My mum and dad hit the roof. My cousin was staying with us at the time, he was at my old prep school, and had apparently also been playing up a bit at the same time. His parents were overseas at the time. The way I saw it, I got an extra week’s half term – my mum and dad didn’t quite see it the same way. After a couple of days it all calmed down, and by the time I went back to school we were quite light hearted about it. My mum said that if the housemistress gave me a hard time I should tell her that I’d been to confession, confessed my sins and been absolved by the priest, so if God had absolved me there was nothing she could do about it!

I really did try to buckle down after I went back to school. I tried to work hard. I arranged with the English teacher I’d had the previous year for some extra lessons – that was wrong as he wasn’t the teacher I had for that year. I didn’t get on with my current teacher, and got on great with the last teacher, who also happened to be the deputy head, and was lovely and more than willing to help me. The housemistress said I had to cancel the lessons – I did, and he wasn’t at all happy with what I had been told to do. She used to delight in upsetting me and making me cry, to then accuse me of putting it on, and only crying “crocodile tears”. I got more and more miserable, and spent hours on the phone to my mum crying my eyes out. Eventually my mum had enough of this, and phoned the housemistress to try to find out exactly why I was so unhappy. The housemistress said that she couldn’t possibly spare the time to talk to her as she was late for lunch, and put the phone down on her. My mum was hopping mad, turned up at the weekend to take me out for the weekend, and the only time I went back was to pack all my things up.
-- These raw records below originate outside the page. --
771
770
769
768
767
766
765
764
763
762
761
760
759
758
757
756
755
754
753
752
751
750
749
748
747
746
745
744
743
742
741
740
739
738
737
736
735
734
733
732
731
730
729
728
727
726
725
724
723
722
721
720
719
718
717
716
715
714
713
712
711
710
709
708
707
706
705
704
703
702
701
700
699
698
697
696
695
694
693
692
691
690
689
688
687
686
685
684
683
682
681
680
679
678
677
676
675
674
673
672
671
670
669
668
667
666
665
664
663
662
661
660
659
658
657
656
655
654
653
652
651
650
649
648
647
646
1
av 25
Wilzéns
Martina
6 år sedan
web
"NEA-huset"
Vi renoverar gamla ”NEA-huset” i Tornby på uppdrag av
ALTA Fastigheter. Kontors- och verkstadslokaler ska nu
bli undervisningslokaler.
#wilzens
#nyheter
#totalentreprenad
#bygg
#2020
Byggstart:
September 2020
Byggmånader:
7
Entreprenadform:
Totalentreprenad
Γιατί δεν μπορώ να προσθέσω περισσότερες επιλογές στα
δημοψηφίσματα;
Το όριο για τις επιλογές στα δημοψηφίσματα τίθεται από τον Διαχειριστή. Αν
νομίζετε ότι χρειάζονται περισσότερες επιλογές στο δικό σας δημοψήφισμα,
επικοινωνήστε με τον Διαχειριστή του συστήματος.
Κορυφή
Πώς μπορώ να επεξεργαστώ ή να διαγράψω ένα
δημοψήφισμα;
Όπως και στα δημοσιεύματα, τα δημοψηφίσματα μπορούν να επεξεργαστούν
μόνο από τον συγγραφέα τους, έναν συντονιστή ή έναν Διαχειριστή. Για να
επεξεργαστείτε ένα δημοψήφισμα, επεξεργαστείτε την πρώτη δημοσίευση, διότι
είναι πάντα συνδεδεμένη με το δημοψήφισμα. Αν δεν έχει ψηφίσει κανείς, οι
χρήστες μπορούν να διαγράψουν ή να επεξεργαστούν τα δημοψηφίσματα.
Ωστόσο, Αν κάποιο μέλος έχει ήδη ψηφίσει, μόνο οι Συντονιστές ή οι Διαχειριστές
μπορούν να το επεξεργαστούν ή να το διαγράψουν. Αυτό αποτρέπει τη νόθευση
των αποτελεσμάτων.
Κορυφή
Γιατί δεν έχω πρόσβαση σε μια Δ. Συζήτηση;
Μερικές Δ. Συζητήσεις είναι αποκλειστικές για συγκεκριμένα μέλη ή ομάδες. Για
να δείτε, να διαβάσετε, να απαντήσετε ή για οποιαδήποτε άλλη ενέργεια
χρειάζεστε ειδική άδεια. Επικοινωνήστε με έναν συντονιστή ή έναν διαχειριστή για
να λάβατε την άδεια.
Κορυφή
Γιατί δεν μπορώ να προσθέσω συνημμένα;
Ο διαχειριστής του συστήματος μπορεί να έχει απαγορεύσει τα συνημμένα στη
After that I went to school in Dumfries, and, once I had made the friends that became friends for life, I was extremely happy there.

University was another matter. I went because I thought it was expected of me. Certainly my teachers expected it, I thought my parents expected it, and I definitely expected it of myself. It was not at all what I imagined. I thought I was studying languages, which would have been fine, but there were all these modules I had to take like Business Studies, Economics and Accounting which I just couldn’t get my head around. In fact, despite the fact that my dad used to be an accountant and tried to help me, I failed Accounting about 5 times!

I got very depressed at uni, and ended up taking anti depressants for a while, which didn’t actually help the situation. Also, I was working at two part time jobs to make ends meet, and I just couldn’t do it any more. At the end of second year I decided to drop out and work full time, which was a good decision, even with hindsight.

I have had other difficult periods of my life, but none that made me as miserable as boarding school or university.